[Data to examine — start]

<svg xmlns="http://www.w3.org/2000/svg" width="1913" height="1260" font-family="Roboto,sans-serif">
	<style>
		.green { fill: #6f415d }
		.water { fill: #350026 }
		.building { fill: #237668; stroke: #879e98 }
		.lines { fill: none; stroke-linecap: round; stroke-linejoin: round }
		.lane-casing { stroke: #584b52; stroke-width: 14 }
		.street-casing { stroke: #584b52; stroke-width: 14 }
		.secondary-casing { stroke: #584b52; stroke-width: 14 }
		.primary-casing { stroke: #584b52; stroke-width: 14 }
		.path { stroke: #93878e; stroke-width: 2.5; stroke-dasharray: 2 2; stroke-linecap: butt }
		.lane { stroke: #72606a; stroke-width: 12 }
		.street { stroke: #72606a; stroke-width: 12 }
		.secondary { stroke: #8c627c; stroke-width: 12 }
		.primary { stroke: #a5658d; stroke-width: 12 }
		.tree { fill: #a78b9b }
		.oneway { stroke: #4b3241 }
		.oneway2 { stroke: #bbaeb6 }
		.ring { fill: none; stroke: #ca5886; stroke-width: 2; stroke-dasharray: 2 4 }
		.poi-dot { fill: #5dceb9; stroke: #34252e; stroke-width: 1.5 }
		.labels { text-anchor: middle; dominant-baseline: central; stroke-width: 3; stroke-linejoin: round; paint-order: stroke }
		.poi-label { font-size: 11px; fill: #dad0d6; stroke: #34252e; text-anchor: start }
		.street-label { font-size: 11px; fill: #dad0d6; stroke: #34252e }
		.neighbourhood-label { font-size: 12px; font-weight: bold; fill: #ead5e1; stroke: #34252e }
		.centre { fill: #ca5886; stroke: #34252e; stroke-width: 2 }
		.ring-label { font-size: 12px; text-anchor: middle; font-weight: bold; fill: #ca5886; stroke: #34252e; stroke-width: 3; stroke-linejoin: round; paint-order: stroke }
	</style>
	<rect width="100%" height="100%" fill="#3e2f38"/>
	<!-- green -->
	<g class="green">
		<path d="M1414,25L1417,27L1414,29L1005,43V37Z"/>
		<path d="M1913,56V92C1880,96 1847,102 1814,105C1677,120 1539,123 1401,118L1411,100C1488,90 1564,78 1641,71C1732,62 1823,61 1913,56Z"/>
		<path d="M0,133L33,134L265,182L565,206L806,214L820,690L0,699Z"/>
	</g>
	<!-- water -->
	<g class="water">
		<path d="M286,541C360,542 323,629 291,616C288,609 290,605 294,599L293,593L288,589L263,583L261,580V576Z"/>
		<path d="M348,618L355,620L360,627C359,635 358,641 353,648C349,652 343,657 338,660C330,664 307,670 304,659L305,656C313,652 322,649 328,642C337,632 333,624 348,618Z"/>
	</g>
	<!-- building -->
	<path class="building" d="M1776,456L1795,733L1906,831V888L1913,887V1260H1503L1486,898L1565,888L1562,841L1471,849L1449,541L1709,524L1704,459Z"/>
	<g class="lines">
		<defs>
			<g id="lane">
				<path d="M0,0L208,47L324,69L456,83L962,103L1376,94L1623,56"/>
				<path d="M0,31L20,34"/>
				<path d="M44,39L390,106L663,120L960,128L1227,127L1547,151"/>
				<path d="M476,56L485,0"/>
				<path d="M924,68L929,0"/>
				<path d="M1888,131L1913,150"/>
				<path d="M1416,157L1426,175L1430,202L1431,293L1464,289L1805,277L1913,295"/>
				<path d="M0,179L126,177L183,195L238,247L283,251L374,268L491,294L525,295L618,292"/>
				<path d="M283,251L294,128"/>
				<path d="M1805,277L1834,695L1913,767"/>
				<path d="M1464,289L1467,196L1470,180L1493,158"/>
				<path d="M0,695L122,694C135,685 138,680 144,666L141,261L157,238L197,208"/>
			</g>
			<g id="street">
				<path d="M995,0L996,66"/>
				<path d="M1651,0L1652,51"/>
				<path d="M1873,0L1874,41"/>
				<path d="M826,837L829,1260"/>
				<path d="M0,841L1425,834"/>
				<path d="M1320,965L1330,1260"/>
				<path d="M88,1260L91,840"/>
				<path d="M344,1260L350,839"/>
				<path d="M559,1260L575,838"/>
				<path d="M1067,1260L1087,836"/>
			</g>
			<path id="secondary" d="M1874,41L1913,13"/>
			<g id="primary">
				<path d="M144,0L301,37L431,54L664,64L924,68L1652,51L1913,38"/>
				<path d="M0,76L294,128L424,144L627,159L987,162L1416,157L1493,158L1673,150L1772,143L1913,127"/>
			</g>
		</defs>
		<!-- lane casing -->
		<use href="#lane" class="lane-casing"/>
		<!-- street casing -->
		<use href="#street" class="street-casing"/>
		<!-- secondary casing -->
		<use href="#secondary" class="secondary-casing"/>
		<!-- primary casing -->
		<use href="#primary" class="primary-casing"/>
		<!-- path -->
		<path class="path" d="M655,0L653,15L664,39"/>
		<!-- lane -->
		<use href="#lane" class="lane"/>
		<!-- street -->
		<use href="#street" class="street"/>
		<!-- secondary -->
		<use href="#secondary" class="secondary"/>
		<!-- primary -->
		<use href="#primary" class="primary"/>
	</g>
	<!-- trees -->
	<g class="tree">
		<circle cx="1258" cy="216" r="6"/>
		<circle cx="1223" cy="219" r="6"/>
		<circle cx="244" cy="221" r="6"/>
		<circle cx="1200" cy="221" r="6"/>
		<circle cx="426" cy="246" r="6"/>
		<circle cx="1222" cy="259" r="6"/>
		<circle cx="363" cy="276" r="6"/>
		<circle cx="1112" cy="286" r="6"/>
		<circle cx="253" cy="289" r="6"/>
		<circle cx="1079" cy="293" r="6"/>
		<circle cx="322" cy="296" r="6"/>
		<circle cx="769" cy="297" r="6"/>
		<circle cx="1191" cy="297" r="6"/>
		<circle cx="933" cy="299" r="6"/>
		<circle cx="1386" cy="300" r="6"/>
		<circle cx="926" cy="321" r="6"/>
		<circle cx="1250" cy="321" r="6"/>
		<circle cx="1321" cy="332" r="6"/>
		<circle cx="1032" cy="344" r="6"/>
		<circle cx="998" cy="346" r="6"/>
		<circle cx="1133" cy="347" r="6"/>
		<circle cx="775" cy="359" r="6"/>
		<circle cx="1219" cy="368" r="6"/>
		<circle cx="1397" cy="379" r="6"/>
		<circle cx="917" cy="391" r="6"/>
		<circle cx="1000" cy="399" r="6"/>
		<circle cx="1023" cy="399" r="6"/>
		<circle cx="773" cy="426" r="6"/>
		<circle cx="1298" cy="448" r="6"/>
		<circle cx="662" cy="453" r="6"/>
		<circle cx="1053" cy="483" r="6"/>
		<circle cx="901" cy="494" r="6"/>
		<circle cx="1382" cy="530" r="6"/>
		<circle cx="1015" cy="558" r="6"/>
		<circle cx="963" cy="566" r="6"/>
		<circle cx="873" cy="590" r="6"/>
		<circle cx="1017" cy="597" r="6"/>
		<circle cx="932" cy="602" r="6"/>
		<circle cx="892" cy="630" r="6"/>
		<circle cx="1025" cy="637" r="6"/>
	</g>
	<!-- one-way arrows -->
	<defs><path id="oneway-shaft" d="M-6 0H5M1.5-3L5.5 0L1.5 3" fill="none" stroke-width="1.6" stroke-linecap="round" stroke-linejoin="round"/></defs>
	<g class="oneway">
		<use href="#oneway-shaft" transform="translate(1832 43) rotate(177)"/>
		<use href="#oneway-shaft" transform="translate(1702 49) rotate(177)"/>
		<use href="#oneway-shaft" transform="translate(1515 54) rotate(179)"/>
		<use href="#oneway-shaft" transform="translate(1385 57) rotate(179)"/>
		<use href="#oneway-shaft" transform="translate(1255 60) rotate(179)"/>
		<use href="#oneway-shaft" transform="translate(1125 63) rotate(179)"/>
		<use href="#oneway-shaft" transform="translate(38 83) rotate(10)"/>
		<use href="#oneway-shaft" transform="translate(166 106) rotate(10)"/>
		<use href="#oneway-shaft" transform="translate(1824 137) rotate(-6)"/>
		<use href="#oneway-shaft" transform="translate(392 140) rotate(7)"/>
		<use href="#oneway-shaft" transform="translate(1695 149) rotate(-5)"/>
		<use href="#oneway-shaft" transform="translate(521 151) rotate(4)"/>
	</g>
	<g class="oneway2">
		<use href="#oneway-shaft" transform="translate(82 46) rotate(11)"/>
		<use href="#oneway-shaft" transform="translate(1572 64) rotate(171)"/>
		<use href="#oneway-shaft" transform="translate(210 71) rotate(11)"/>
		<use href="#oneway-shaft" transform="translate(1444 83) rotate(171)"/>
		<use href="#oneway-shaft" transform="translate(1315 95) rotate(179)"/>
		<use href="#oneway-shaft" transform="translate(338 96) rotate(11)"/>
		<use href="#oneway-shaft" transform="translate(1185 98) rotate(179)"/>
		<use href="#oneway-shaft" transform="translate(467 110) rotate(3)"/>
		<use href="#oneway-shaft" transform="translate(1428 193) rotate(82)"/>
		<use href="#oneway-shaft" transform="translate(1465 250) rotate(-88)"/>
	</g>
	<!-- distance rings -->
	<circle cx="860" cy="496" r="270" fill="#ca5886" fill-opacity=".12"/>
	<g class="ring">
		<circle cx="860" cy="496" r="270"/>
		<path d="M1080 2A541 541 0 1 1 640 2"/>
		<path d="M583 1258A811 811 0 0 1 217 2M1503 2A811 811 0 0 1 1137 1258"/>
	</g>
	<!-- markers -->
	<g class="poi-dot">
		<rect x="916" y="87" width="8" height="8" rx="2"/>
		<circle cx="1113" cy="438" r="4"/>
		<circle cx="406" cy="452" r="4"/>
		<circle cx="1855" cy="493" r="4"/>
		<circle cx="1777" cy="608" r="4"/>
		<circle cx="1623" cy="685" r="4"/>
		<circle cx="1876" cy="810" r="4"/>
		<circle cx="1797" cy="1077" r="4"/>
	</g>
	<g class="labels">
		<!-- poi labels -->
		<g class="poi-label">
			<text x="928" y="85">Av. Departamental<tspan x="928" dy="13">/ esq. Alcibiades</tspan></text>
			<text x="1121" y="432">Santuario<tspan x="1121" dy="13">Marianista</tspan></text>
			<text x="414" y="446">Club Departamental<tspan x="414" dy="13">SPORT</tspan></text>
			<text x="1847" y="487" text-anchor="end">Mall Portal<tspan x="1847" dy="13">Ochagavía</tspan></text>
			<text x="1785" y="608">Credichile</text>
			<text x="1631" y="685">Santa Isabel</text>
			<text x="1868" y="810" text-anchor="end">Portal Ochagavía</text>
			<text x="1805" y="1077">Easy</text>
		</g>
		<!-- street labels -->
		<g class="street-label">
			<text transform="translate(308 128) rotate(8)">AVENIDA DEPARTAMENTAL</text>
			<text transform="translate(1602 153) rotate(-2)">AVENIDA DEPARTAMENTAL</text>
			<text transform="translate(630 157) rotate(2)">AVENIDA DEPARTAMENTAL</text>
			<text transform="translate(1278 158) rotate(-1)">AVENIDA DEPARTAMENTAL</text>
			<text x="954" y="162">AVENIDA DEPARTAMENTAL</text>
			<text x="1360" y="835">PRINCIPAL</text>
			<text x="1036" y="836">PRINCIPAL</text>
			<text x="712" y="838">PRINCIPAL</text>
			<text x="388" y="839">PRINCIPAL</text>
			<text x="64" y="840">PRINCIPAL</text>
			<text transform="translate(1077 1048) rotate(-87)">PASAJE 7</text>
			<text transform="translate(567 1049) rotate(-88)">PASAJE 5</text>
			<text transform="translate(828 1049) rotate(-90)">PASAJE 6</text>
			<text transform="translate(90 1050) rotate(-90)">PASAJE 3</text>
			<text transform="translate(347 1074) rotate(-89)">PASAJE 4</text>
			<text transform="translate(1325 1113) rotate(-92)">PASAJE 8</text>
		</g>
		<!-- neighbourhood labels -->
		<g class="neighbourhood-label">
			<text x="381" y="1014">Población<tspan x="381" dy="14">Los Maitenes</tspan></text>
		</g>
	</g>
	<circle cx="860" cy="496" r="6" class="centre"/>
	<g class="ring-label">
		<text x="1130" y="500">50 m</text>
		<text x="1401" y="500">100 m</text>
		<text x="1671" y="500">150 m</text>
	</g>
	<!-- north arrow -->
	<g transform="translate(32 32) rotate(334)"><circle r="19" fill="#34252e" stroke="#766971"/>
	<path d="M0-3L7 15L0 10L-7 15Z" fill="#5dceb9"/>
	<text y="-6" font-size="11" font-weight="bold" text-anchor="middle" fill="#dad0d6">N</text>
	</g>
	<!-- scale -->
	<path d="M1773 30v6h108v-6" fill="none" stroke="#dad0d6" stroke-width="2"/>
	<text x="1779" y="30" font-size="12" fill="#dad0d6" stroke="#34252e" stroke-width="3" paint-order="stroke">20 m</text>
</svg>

[Data to examine — finish]

## Exercise aim
Search the listing for "lines" and copy each line holding it.

## The completed task
		.lines { fill: none; stroke-linecap: round; stroke-linejoin: round }
	<g class="lines">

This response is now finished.